Sekretaris Daerah Provinsi Jambi, Sudirman, mengiyakan sanksi tegas yang disampaikan Mendagri kepada Pj bupati yang tak mampu kendalikan inflasi.
“Ya, tadi pak menteri sudah jelas, tegas itu. Bagi para Pj yang sampai tiga kali, misalnya Januari, Februari, Maret inflasinya masih tinggi siap-siap saya berhentikan. Dia punya tanggungjawab itu, baik itu Pj gubernur, bupati, dan walikota kalau misalnya tidak mampu mengendalikan inflasi maka termasuk yang tidak saya rekomendasikan ke Presiden. Kira-kira begitu,” kata Sekda saat ditemui di ruangannya, Selasa (24/1/2023).
Diketahui saat ini, di Provinsi Jambi ada sebanyak tiga kepala daerah yang dijabat oleh Pj yaitu Kabupaten Muaro Jambi, Tebo, dan Sarolangun.
Saat disinggung soal pengendalian inflasi di daerah yang dijabat oleh Pj bupati yang ada di Provinsi Jambi, Sekda menjelaskan bahwa masih menjadi kajian lebih lanjut. Hal itu karena pencatatan inflasi di Provinsi Jambi hanya ada di dua daerah, yaitu Kota Jambi dan Kabupaten Bungo.
“Makanya kata pak menteri tadi nanti tiap-tiap kabupaten (pencatatan inflasi) ditambah lagi. Jadi tidak hanya dua, ditambah lagi dengan kabupaten lain. Sehingga misalnya kita 11 kabupaten/kota, kalau memang misalnya diambil 6 daerah kan agak terwakili. Pak menteri tadi sudah merespons itu,” ujarnya.
Sudirman menjelaskan bahwa Mendagri menginginkan agar daerah terus menjaga kestabilan harga komoditas-komoditas pangan.
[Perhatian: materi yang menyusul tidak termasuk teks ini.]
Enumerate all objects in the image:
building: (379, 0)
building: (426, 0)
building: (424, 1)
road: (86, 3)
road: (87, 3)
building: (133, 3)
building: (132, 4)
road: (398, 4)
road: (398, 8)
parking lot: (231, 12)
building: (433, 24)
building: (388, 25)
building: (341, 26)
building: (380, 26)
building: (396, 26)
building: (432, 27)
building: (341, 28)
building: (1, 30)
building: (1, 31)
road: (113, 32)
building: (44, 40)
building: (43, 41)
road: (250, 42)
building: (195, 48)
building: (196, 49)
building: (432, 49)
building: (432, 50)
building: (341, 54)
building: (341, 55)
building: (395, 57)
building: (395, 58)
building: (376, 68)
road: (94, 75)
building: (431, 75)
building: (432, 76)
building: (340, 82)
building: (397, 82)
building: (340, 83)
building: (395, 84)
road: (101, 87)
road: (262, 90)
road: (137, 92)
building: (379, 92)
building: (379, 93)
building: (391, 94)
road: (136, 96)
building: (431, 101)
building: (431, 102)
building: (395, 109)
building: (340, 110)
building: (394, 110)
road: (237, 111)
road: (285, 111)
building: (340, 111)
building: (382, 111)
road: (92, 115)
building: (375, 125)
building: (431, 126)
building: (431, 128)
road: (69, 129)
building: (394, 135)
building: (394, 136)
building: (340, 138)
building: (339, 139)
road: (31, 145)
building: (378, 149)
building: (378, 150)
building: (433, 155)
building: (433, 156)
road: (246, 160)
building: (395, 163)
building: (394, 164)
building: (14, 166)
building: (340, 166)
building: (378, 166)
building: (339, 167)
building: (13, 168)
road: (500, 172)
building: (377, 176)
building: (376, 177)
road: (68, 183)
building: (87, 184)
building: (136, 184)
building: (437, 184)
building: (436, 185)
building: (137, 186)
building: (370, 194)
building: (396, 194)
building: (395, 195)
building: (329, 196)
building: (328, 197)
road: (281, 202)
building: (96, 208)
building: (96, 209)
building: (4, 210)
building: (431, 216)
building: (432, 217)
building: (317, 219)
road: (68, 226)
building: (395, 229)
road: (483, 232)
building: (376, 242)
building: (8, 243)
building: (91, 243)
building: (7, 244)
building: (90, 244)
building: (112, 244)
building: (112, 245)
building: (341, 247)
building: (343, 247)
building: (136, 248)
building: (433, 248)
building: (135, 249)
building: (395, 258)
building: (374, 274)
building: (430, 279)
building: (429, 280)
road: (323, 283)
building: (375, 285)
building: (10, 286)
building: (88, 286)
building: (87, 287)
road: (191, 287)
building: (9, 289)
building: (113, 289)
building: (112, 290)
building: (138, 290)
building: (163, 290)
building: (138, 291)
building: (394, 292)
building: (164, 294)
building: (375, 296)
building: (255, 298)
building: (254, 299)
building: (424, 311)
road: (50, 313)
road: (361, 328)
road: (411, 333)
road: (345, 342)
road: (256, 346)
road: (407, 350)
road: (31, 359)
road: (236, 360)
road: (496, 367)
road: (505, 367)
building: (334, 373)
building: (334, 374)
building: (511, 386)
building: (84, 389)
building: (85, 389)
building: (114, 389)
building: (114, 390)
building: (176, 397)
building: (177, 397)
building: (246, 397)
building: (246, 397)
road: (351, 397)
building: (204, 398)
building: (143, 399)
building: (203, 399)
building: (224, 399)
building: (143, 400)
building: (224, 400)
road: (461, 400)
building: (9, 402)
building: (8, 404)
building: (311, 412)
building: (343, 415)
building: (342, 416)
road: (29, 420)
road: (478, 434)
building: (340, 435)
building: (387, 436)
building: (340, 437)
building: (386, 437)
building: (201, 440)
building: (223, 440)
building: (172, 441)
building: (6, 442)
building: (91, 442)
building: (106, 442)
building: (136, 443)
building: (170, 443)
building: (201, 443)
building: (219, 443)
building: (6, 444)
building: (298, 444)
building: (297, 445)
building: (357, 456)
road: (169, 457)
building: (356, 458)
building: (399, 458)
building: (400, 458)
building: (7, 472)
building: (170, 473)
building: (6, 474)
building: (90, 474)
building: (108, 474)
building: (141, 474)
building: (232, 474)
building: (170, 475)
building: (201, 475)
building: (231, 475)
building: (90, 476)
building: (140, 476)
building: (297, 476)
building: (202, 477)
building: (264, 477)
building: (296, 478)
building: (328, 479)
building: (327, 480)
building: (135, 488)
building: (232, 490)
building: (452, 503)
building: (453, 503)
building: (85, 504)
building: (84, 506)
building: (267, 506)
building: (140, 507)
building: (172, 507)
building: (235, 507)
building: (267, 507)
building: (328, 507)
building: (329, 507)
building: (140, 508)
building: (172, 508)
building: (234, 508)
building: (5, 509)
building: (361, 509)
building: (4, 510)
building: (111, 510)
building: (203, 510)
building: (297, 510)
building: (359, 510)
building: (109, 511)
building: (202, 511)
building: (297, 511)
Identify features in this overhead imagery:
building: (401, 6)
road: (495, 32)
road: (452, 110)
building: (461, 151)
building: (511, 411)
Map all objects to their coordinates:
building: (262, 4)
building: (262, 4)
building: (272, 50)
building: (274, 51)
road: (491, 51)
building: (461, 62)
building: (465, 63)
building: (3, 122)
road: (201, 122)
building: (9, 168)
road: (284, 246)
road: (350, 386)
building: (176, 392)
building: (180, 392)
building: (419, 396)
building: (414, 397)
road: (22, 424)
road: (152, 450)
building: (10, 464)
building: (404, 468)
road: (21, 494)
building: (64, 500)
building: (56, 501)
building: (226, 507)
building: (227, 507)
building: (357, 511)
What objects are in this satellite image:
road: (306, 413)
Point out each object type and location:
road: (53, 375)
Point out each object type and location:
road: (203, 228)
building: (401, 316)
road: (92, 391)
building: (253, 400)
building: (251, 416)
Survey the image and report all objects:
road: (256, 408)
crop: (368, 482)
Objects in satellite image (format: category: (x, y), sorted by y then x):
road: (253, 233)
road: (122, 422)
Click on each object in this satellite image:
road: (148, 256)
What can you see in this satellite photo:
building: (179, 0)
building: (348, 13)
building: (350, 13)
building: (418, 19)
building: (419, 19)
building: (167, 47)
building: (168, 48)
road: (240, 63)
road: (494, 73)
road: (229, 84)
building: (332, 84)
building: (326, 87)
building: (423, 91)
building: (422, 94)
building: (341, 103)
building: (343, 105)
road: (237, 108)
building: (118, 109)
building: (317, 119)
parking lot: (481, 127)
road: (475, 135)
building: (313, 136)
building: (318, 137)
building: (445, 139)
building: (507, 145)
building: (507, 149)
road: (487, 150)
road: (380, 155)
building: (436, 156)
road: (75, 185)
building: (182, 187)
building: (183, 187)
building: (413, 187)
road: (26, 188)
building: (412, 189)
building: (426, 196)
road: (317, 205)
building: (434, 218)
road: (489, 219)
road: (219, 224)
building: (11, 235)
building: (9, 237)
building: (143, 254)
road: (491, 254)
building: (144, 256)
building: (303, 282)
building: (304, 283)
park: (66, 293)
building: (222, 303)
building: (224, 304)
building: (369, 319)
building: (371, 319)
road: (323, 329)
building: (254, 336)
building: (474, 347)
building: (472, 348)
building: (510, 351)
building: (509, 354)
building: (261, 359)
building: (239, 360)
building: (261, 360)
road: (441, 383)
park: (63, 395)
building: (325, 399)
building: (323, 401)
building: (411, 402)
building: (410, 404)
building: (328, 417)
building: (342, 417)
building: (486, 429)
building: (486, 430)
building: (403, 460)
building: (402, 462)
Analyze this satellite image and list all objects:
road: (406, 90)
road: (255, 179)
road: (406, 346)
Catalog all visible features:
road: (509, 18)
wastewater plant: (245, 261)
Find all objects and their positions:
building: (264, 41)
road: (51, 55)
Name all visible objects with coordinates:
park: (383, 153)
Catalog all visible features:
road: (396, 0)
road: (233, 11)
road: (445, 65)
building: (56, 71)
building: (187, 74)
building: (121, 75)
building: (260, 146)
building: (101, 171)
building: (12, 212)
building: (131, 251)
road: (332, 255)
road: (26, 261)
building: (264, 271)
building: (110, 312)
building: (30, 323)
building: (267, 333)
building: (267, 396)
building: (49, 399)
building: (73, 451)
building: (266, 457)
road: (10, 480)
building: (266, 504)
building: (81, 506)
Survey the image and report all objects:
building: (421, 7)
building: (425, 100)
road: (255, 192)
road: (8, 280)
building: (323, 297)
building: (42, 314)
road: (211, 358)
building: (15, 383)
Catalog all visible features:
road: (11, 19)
“Catatan dari pak menteri agar waspada dan hati-hati, sekarang kan masih memaskii imlek, nanti juga kita memasuki puasa dan lebaran. Itu kebutuhan akan meningkat dan potensi harga juga meningkat,” kata Sekda.
Dipaparkannya beberapa komoditas yang perlu terus diwaspadai di antaranya cabai rawit, cabai merah, beras, bawang, telor dan ayam ras.
Pemprov Jambi kata Sudirman, telah melakukan kerjasama dengan stakeholder terkait dalam menjaga lonjakan inflasi, seperti Bulog, Bank Indonesia dan lainnya. Saat ini, angka inflasi di Provinsi Jambi berada di angka 6.39 persen.
“Memang di atas angka inflasi nasional 5.52, kita terus berupaya untuk terus memperbaiki itu karena kemarin kita agak terlambat merespons terkait kondisi inflasi. Mudah-mudahan tahun ini kita lebih punya pengalaman, sinergi dan kebersamaan dalam mengendalikan,” pungkasnya.
Turut ikut dalam rakor tersebut Wakil Gubernur Jambi Abdullah Sani, Sekretaris Daerah Provinsi Jambi Sudirman dan kepala OPD di lingkup Pemprov Jambi.